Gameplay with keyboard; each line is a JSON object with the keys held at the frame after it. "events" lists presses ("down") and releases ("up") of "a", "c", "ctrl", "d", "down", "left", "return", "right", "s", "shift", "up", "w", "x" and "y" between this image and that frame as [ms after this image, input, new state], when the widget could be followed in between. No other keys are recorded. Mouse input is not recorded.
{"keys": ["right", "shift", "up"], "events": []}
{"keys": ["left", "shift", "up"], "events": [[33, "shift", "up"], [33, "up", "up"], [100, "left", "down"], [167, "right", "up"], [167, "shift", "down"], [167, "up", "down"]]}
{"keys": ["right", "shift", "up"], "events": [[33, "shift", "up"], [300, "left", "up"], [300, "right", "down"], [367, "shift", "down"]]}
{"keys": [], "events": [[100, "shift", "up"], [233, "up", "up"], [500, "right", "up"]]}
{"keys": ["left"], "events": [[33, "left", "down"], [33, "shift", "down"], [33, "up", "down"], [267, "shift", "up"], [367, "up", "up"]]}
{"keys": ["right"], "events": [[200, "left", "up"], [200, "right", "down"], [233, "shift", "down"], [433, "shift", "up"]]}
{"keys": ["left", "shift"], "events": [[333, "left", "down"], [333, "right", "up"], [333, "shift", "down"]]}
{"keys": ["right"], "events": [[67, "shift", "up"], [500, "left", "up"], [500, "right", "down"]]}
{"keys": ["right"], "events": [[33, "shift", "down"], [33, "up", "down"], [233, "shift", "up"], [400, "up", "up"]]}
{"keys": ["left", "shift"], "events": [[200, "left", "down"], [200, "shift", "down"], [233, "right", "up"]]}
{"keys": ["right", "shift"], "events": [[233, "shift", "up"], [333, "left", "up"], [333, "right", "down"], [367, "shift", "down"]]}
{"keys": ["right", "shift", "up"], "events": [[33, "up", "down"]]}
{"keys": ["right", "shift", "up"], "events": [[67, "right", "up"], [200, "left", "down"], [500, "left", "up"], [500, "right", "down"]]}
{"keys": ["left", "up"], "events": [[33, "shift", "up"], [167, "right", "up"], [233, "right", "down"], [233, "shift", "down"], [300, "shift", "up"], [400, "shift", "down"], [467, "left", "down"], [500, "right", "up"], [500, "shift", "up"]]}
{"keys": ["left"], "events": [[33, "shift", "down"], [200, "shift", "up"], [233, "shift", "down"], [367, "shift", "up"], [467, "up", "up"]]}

*-*-*

ABOUT THIS TASK: Output the data above exactly, please, line for line.

RESPONSE BELOW:
Gameplay with keyboard; each line is a JSON object with the keys held at the frame after it. "events" lists presses ("down") and releases ("up") of "a", "c", "ctrl", "d", "down", "left", "return", "right", "s", "shift", "up", "w", "x" and "y" between this image and that frame as [ms after this image, input, new state], when the widget could be followed in between. No other keys are recorded. Mouse input is not recorded.
{"keys": ["right", "shift", "up"], "events": []}
{"keys": ["left", "shift", "up"], "events": [[33, "shift", "up"], [33, "up", "up"], [100, "left", "down"], [167, "right", "up"], [167, "shift", "down"], [167, "up", "down"]]}
{"keys": ["right", "shift", "up"], "events": [[33, "shift", "up"], [300, "left", "up"], [300, "right", "down"], [367, "shift", "down"]]}
{"keys": [], "events": [[100, "shift", "up"], [233, "up", "up"], [500, "right", "up"]]}
{"keys": ["left"], "events": [[33, "left", "down"], [33, "shift", "down"], [33, "up", "down"], [267, "shift", "up"], [367, "up", "up"]]}
{"keys": ["right"], "events": [[200, "left", "up"], [200, "right", "down"], [233, "shift", "down"], [433, "shift", "up"]]}
{"keys": ["left", "shift"], "events": [[333, "left", "down"], [333, "right", "up"], [333, "shift", "down"]]}
{"keys": ["right"], "events": [[67, "shift", "up"], [500, "left", "up"], [500, "right", "down"]]}
{"keys": ["right"], "events": [[33, "shift", "down"], [33, "up", "down"], [233, "shift", "up"], [400, "up", "up"]]}
{"keys": ["left", "shift"], "events": [[200, "left", "down"], [200, "shift", "down"], [233, "right", "up"]]}
{"keys": ["right", "shift"], "events": [[233, "shift", "up"], [333, "left", "up"], [333, "right", "down"], [367, "shift", "down"]]}
{"keys": ["right", "shift", "up"], "events": [[33, "up", "down"]]}
{"keys": ["right", "shift", "up"], "events": [[67, "right", "up"], [200, "left", "down"], [500, "left", "up"], [500, "right", "down"]]}
{"keys": ["left", "up"], "events": [[33, "shift", "up"], [167, "right", "up"], [233, "right", "down"], [233, "shift", "down"], [300, "shift", "up"], [400, "shift", "down"], [467, "left", "down"], [500, "right", "up"], [500, "shift", "up"]]}
{"keys": ["left"], "events": [[33, "shift", "down"], [200, "shift", "up"], [233, "shift", "down"], [367, "shift", "up"], [467, "up", "up"]]}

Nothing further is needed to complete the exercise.